- The Washington Times - Tuesday, July 8, 2003

BOSTON (AP) — Indicted for war crimes, his country torn by civil conflict, and poised to go into exile, Liberian President Charles Taylor is at the center of a gripping international drama.

But he was once just a young man with an unremarkable name who pumped gas, worked in a plastics factory and studied at a Massachusetts college.

He also earned his share of notoriety by becoming the only person to escape from the Plymouth County jail and not be caught.

The Liberian-born Mr. Taylor, now 55, spent the 1970s in Boston, earning an economics degree from Bentley College in Waltham in 1977 and working as an activist on Liberian issues.

Delores Adighibe of Boston said she lived in the same apartment building as Mr.

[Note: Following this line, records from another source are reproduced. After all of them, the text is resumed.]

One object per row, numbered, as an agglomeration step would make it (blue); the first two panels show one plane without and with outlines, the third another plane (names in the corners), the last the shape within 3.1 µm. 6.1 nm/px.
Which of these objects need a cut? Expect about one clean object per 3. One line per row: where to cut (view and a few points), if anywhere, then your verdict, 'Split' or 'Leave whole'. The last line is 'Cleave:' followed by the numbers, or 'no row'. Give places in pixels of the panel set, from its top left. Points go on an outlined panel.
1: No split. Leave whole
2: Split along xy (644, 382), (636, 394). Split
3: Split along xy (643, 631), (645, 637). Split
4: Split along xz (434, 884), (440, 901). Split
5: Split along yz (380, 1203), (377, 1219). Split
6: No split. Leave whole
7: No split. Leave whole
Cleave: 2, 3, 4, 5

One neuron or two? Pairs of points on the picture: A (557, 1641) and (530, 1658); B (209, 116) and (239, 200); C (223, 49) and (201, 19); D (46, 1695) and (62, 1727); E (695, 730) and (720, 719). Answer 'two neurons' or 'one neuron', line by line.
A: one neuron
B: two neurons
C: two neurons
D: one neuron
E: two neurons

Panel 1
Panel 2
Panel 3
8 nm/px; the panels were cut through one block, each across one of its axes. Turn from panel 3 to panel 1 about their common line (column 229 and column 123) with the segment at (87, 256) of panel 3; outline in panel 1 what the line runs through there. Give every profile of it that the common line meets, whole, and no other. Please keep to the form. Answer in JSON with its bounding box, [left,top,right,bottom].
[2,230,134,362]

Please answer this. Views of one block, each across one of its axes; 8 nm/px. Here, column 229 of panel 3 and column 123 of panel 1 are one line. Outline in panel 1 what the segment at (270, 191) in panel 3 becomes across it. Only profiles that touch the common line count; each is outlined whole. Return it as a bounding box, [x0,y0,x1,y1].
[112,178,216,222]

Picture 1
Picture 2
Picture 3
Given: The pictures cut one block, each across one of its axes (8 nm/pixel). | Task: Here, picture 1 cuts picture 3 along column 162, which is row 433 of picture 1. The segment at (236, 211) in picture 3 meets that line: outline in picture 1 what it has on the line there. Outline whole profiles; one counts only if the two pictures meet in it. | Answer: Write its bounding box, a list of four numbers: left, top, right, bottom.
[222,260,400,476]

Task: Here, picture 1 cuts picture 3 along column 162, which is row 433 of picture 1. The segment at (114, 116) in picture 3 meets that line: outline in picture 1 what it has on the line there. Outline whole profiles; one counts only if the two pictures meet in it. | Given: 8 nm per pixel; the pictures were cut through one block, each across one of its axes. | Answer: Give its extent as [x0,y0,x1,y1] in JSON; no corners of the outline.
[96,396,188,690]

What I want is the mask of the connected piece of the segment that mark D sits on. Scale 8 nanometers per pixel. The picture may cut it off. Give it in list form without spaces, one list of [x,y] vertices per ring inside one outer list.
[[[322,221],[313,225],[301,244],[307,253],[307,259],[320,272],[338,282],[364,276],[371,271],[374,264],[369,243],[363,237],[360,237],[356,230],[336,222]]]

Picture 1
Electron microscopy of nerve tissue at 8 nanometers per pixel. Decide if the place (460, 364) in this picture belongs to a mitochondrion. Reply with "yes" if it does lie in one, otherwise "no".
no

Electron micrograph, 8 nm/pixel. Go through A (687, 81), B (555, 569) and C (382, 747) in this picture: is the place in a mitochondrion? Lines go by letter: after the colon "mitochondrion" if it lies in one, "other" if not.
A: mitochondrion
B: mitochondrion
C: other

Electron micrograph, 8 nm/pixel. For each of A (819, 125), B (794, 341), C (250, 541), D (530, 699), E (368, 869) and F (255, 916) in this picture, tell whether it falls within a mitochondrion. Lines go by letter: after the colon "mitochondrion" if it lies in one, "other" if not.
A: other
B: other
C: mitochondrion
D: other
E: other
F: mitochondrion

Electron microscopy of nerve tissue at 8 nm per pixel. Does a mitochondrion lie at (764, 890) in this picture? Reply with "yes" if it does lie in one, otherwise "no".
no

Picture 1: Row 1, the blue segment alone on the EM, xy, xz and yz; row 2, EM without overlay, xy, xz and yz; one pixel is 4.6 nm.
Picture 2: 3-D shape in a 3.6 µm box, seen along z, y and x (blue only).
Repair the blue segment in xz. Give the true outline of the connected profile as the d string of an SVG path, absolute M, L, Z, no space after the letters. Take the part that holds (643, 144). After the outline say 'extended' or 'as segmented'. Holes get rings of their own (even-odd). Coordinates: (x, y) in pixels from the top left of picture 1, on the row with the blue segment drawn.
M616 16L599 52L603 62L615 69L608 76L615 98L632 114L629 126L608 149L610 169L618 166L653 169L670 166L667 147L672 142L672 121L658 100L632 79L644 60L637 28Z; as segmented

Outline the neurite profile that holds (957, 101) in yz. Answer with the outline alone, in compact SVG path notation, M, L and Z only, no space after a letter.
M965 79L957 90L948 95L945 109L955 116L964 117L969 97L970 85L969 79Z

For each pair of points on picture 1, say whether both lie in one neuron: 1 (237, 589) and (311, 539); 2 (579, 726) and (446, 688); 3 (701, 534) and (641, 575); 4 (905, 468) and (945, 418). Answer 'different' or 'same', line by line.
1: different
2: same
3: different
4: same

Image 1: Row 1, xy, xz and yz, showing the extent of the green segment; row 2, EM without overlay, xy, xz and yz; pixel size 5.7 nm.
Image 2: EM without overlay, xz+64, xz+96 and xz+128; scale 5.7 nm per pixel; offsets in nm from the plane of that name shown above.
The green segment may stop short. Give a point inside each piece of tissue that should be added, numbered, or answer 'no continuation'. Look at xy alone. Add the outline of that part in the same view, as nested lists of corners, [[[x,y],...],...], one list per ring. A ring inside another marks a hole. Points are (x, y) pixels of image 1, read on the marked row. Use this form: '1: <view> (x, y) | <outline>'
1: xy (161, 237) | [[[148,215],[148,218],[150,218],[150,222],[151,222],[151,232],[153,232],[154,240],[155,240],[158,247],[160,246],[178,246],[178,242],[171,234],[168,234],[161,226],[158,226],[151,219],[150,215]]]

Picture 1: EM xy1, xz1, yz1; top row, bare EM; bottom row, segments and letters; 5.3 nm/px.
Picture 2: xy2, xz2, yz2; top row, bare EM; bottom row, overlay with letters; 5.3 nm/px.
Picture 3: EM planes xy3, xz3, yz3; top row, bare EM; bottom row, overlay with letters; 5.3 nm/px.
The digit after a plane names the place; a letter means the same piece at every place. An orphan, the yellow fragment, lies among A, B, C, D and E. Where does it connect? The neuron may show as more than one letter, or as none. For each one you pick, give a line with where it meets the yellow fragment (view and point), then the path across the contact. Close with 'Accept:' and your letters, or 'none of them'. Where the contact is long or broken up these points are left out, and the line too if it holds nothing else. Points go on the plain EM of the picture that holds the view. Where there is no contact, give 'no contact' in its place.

Taylor for about five years in the early 1970s, when both were students at Bentley. She described Mr. Taylor as “political and generous.”

“He was very big-hearted, very giving, but extremely political and concerned about Liberia,” she said. “We were all very active.”

Miss Adighibe, who is co-chairman of the Liberian Community Association of Massachusetts, said she has been disappointed with Mr. Taylor since he was elected the country’s president in 1997.

“I think greed took him … overpowered him,” she said.

She spoke as President Bush, embarking on a five-day tour of Africa, is demanding that Mr. Taylor relinquish power.

Mohammed Kromah, 53, of Baltimore said he remembered Mr. Taylor from when the two worked together as activists in the Union of Liberian Associations in the Americas during the 1970s, trying to inform the world of what was happening in Liberia.

Mr. Kromah, now president of the organization, said he and many of Mr. Taylor’s friends are disappointed with Mr. Taylor’s tenure as president. He was articulate and idealistic during his six years in power, but achieved little, Mr. Kromah said.

“There’s not a single thing in the country that you can proudly say that ‘Mr. Taylor did this,’” he said. “It’s a waste, a vacuum, an emptiness in Liberian history.”

Mr. Taylor, who was raised in a suburb of the Liberian capital, Monrovia, went back to Liberia in 1979 after a regime change. He won a top job in the new government of Samuel Doe, but was charged with embezzling $1 million as head of Liberia’s General Services Administration.

Mr. Taylor fled to the United States, but he was arrested and incarcerated in the Plymouth County jail.

On Sept. 15, 1985, he cut through bars with a hacksaw and climbed down a knotted sheet to gain his freedom, avoiding extradition and trial in his home country.

Back in Liberia, Mr. Taylor led rebels against Mr. Doe in a bloody conflict that killed hundreds of thousands in the late ‘80s. Acknowledged as the country’s strongest warlord, he was elected president 1997. But rebels have been fighting for three years to oust him.

Mr. Taylor has been indicted by a U.N.-backed war-crimes court in Sierra Leone on charges of supporting rebels in a bloody conflict in that country.